En Pologne, l’histoire de l’avortement n’est pas un long fleuve tranquille.

Jusqu’en 1932, il était illégal, comme à peu près partout dans le monde depuis le Code de Hammurabi (1750 av. J.-C.). En 1932, il est autorisé dans les cas de viol, d’inceste et pour les jeunes filles de moins de 15 ans.

Sous le régime communiste, en 1956, une nouvelle loi l’autorise au motif «des conditions de vie difficiles de la femme enceinte». Le nombre d’avortements légaux dépasse les 100 000 dans les années suivantes.

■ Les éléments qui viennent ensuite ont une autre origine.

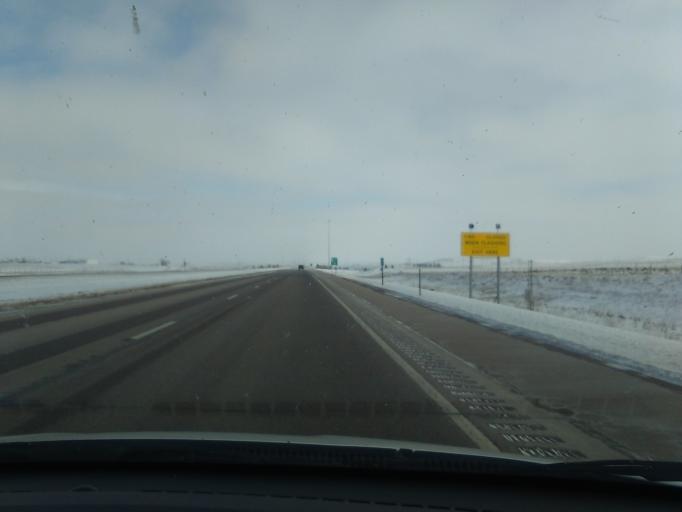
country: US
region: Nebraska
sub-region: Kimball County
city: Kimball
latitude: 41.2148
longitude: -103.6771
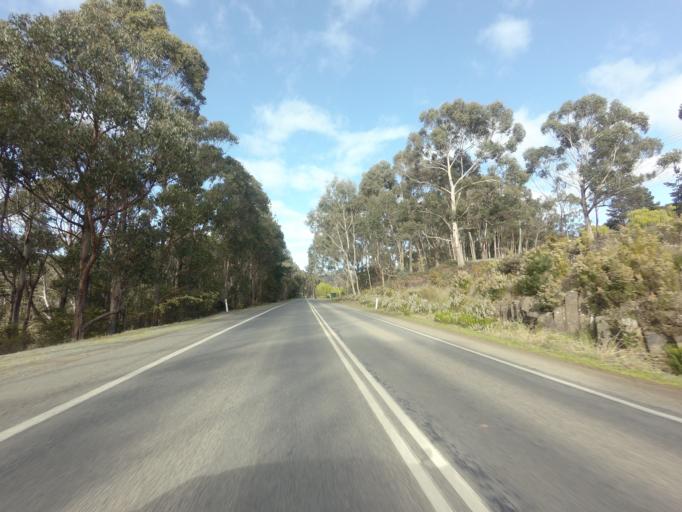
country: AU
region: Tasmania
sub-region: Huon Valley
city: Geeveston
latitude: -43.1615
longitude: 146.9512
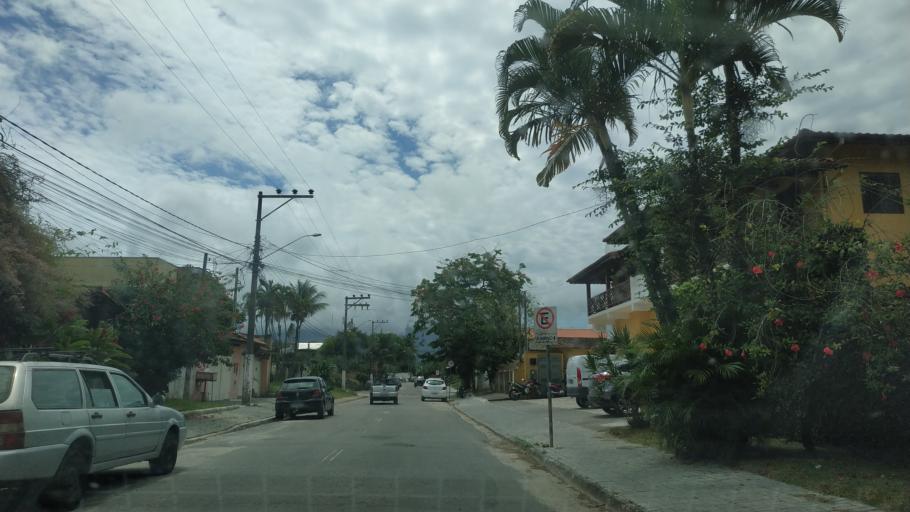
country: BR
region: Sao Paulo
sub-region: Ilhabela
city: Ilhabela
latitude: -23.8215
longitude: -45.3682
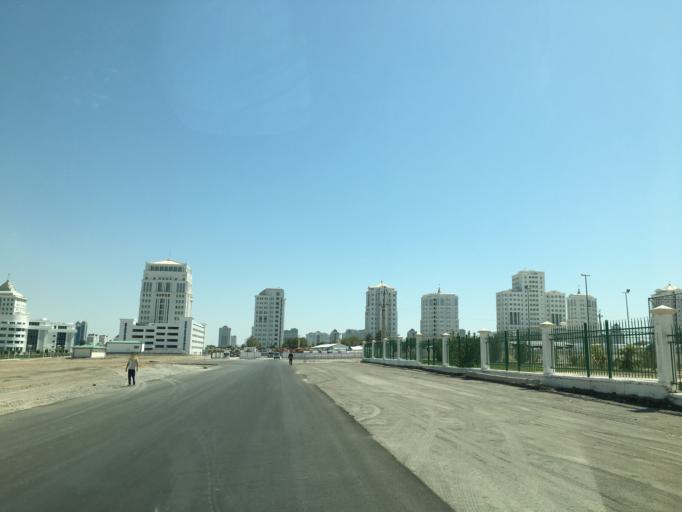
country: TM
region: Ahal
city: Ashgabat
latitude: 37.8910
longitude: 58.3708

En 1993, à la chute du régime communiste, une loi restrictive est votée. L’avortement n’est plus autorisé que pour le viol et l’inceste, et pour une malformation grave du fœtus ou un risque pour la vie de la mère. La gauche, à cette époque, tente d’élargir les exceptions aux «situations sociales difficiles pour la mère». Lech Walesa, alors Président de la Pologne, oppose son véto. Le nombre des avortements légaux retombe à moins de 2 000, en diminution continue1.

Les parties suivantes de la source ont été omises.